Open dpogorzelski opened 3 years ago
Hi @dpogorzelski , that's a cool use case. The current target-value
plugin doesn't support that, but it seems like a simple concept to support an additional capacity as a parameter. We'll keep this open for the roadmap, but interested parties should feel free to submit a PR.
Hello there, I was thinking about implementation of that concept and a couple things appeared in my mind which might make it not so simple as it look. Like after we added additional spare node to delta capacity, should we exclude this spare number of nodes from APM calculation query, how we could do that and will it work with other APMs like Prometheus for example. If I overcomplicate things could you please point me in right direction @cgbaker so I could try to implement and contribute changes from our side.

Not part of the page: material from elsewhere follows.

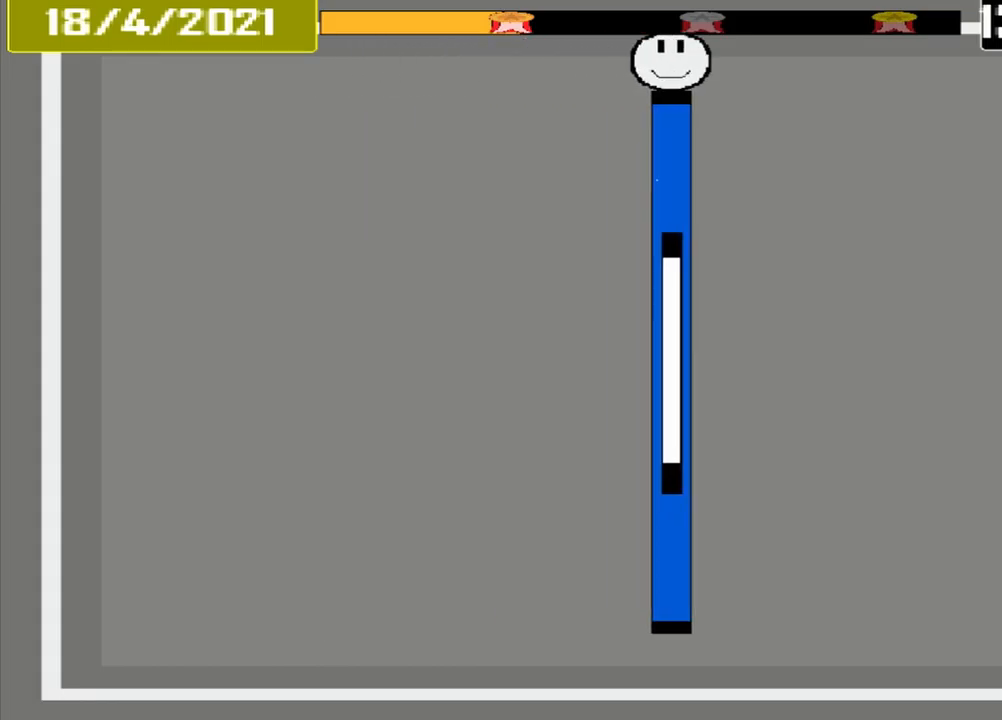
{"buttons": [], "events": []}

Hey, I'm quite keen on reviving this issue. Have there been any developments in this area at all? If not, could anyone a bit more experienced with Nomad and the autoscaler give some pointers on where this should be implemented? I will have a crack at it as we need it, but I'd love to get some ideas of where to start. :)
Like Artem said above, there's a few places which we could put it but it will probably cause issues I can't currently foresee.
Hi @leosunmo and @artemantipov 👋
Thank you for the interest in taking on this, and apologies for the delay in getting back to you.
So I think this could be implemented in the runTargetScale
function. There's quite a bit going on, but the BaseWorker
is the component responsible for evaluating an expression, which means reading the target status, querying the APM for metrics, running the policy strategy, and, finally, applying the scaling action onto the target.
This final step is done by the runTargetScale
function, and I think we could just add the Y
@dpogorzelski mentioned. This value could be set in and read from the policy as as new configuration value. There's quite a bit of plumbing that needs to happen to get a new config from file all the way to the worker, but maybe https://github.com/hashicorp/nomad-autoscaler/pull/567 can serve as a guide.
Here are some diagrams that sketched for an internal document, they may be handy to understand how everything fits together:
Feel free to reach out if you have any more questions 🙂
After answering this I came across https://github.com/hashicorp/nomad-autoscaler/issues/577 and made a change that would impact this work slightly.
Instead of changing runTargetScale
as I mentioned before, you would apply the standby units in the new scaleTarget
function.
One important consideration is how to apply the min
and max
interval. Would N+Y
always be enforced to be within these limits, or would just N
?
I think we would always want to be within [min:max]
, so this check needs to be included in this work, but I would be curious to hear your thoughts as well.
Hey everyone :) Is there an official way of to define a scaling policy (horizontal scaling) in such way that the amount of nodes, at any given time, is N+Z? Where N is the actual number of needed nodes based on APM data and Y is the safety buffer to cover for unexpected spikes. Y in this case is a fixed number like 1, so the autoscaler would always make sure the number of nodes is N+1 for example. Other buffering strategies might also be possible/desirable. Thanks :)